* [What the exercise asks]:
Please list every web address given in the case study on CRAN download logs below.

* [Text provided]:
....
In this case study, we’ll work through an application of reasonable complexity, turning its slowest operations into futures/promises and modifying all the downstream reactive expressions and outputs to deal with promises.
As a web service increases in popularity, so does the number of rogue scripts that abuse it for no apparent reason.
—Cheng’s Law of Why We Can’t Have Nice Things
I first noticed this in 2011, when the then-new RStudio IDE was starting to gather steam. We had a dashboard that tracked how often RStudio was being downloaded, and the numbers were generally tracking smoothly upward. But once every few months, we’d have huge spikes in the download counts, ten times greater than normal—and invariably, we’d find that all of the unexpected increase could be tracked to one or two IP addresses.
For hours or days we’d be inundated with thousands of downloads per
hour, then just as suddenly, they’d cease. I didn’t know what was
happening then, and I still don’t know today. Was it the world’s least
competent denial-of-service attempt? Did someone write a download script
with an accidental while (TRUE)
around it?
Our application will let us examine downloads from CRAN for this kind of behavior. For any given day on CRAN, we’ll see what the top downloaders are and how they’re behaving.
RStudio maintains the popular 0-Cloud
CRAN mirror, and
the log files it generates are freely available at http://cran-logs.rstudio.com/. Each day is a separate
gzipped CSV file, and each row is a single package download. For
privacy, IP addresses are anonymized by substituting each day’s IP
addresses with unique integer IDs.
Here are the first few lines of http://cran-logs.rstudio.com/2018/2018-05-26.csv.gz :
"date","time","size","r_version","r_arch","r_os","package","version","country","ip_id"
"2018-05-26","20:42:23",450377,"3.4.4","x86_64","linux-gnu","lubridate","1.7.4","NL",1
"2018-05-26","20:42:30",484348,NA,NA,NA,"homals","0.9-7","GB",2
"2018-05-26","20:42:21",98484,"3.3.1","x86_64","darwin13.4.0","miniUI","0.1.1.1","NL",1
"2018-05-26","20:42:27",518,"3.4.4","x86_64","linux-gnu","RCurl","1.95-4.10","US",3
Fortunately for our purposes, there’s no need to analyze these logs at a high level to figure out which days are affected by badly behaved download scripts. These CRAN mirrors are popular enough that, according to Cheng’s Law, there should be plenty of rogue scripts hitting it every day of the year.
The app I built to explore this data, cranwhales, let us examine the behavior of the top downloaders (“whales”) for any given day, at varying levels of detail. You can view this app live at https://gallery.shinyapps.io/cranwhales/, or download and run the code yourself at https://github.com/rstudio/cranwhales.
When the app starts, the “All traffic” tab shows you the number of package downloads per hour for all users vs. whales. In this screenshot, you can see the proportion of files downloaded by the top six downloaders on May 28, 2018. It may not look like a huge fraction at first, but keep in mind, we are only talking about six downloaders out of 52,815 total!
....
* [Dataset]:

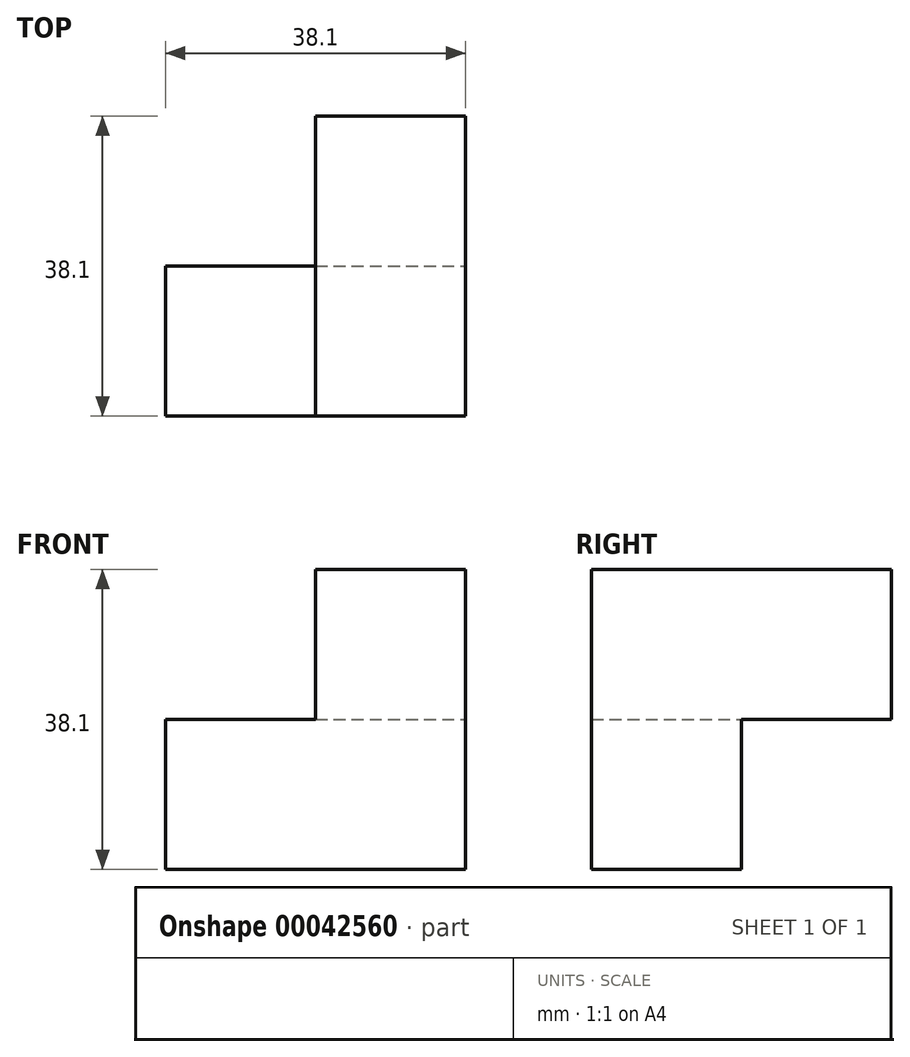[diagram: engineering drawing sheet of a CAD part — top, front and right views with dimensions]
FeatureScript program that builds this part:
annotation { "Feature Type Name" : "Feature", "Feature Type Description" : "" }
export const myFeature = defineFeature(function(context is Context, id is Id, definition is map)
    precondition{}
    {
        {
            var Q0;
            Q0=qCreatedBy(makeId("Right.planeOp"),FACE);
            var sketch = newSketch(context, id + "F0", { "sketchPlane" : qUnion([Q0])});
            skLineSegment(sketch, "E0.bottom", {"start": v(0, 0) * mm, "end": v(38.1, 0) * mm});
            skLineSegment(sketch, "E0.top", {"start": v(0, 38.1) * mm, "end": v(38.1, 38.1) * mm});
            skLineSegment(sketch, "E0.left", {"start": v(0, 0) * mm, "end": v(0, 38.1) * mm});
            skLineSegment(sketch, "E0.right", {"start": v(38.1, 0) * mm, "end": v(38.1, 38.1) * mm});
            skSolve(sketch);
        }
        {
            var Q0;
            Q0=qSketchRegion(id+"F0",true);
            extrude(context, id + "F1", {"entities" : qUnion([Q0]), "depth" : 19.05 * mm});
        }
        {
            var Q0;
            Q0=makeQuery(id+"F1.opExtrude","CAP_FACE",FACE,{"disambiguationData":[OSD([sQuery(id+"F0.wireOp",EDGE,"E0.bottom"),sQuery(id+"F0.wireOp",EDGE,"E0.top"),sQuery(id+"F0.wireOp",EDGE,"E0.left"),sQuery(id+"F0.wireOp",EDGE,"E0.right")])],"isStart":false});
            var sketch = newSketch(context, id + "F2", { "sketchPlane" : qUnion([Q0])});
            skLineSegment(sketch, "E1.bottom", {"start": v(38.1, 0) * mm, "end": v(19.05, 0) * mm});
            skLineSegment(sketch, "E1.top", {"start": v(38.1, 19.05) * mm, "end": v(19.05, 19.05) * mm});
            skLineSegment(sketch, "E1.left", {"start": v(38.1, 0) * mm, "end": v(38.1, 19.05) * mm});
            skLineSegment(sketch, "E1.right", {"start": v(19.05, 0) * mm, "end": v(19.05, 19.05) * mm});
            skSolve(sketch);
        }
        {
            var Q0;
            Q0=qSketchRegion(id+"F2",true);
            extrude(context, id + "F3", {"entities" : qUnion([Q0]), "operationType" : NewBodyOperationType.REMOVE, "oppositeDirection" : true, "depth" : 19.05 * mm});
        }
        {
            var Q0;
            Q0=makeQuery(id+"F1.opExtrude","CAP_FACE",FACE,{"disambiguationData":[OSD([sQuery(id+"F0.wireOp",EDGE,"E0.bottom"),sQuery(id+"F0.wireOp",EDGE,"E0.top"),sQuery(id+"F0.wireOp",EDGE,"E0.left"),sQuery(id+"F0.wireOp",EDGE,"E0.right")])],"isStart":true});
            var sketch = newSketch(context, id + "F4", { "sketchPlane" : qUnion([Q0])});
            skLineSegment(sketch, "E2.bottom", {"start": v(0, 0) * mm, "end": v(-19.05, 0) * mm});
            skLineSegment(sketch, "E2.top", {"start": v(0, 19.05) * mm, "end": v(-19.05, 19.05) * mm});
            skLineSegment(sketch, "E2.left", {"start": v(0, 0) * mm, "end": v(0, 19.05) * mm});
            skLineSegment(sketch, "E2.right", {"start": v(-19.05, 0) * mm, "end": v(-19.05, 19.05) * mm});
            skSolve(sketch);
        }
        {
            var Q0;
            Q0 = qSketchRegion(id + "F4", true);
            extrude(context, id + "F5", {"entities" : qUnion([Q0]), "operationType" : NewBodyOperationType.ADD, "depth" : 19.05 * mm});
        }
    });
....
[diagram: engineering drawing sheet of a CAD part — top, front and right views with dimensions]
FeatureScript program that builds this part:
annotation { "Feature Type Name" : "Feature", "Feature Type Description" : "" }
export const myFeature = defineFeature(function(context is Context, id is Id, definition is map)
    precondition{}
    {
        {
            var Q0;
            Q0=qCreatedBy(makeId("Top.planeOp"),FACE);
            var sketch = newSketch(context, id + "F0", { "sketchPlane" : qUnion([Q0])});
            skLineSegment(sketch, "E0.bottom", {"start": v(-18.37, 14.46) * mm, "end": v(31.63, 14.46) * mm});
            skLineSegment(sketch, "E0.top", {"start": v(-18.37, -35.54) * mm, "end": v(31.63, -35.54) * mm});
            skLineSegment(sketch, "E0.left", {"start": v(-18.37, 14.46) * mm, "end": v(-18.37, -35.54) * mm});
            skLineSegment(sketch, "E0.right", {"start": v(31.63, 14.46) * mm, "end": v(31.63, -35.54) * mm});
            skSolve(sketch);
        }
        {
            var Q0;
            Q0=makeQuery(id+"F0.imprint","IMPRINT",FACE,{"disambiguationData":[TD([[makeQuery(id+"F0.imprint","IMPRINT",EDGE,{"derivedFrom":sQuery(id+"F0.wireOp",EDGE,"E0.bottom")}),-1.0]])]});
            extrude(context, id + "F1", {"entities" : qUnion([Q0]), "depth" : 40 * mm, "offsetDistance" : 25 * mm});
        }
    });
....
* [Expected answer]:
- http://cran-logs.rstudio.com/
- http://cran-logs.rstudio.com/2018/2018-05-26.csv.gz
- https://gallery.shinyapps.io/cranwhales/
- https://github.com/rstudio/cranwhales